At an estimated Rs 12.8 trillion in 2006, India's retailing sector makes up close to forty per cent of the country's GDP. Of this, food and grocery (F&G) items account for a significant 74 per cent of total retail sales across both, the organised and unorganised sectors. Only 1% of the food items retailed in India flow through the organised retail channel.
Organised food retailing can increase rural incomes, reduce inflation and increase rural spending power, which would then boost the gross domestic product (GDP) growth rate. A CRISIL Research report on the retail food industry says the total avoidable supply chain costs in the Food & Grocery (F&G) vertical, which accounts for 74 per cent of total retail sales in the Indian organised and unorganised sector, are about Rs 1,00,000 crore. About 57 per cent is due to avoidable wastage and 43 per cent due to avoidable storage and commissions costs.

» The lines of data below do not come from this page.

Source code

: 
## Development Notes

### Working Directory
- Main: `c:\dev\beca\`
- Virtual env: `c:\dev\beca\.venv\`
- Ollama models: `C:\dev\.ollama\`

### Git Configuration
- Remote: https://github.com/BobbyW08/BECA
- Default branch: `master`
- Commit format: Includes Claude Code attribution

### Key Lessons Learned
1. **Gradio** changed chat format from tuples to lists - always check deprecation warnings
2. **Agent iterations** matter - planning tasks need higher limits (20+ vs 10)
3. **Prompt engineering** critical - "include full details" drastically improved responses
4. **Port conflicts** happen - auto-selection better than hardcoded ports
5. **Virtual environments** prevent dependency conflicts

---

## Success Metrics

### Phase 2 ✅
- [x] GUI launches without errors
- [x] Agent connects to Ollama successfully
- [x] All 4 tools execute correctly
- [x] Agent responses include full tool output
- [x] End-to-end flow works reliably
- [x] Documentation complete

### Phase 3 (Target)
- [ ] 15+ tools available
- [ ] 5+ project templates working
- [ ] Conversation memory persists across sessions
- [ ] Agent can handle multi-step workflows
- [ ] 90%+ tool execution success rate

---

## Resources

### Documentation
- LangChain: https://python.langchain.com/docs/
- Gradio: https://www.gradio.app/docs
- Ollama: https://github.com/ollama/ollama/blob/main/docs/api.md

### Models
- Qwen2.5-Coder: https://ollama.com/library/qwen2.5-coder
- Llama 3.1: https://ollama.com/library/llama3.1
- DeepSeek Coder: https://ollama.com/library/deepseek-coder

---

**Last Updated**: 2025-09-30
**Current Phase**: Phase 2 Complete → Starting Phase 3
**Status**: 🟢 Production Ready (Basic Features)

The F&G vertical comprises fresh fruits and vegetables, milk and milk products, fast moving consumer goods and food grains (staples). Within this, staples and unprocessed fruits and vegetables account for 50 per cent of food retail, amounting to Rs 4,70,000 crore, the CRISIL Research paper says. The distribution costs increase due to the presence of several layers in the supply chain and, coupled with the movement of goods across different states or regions, lead to high wastage — caused by inadequate transportation and cold storage facilities.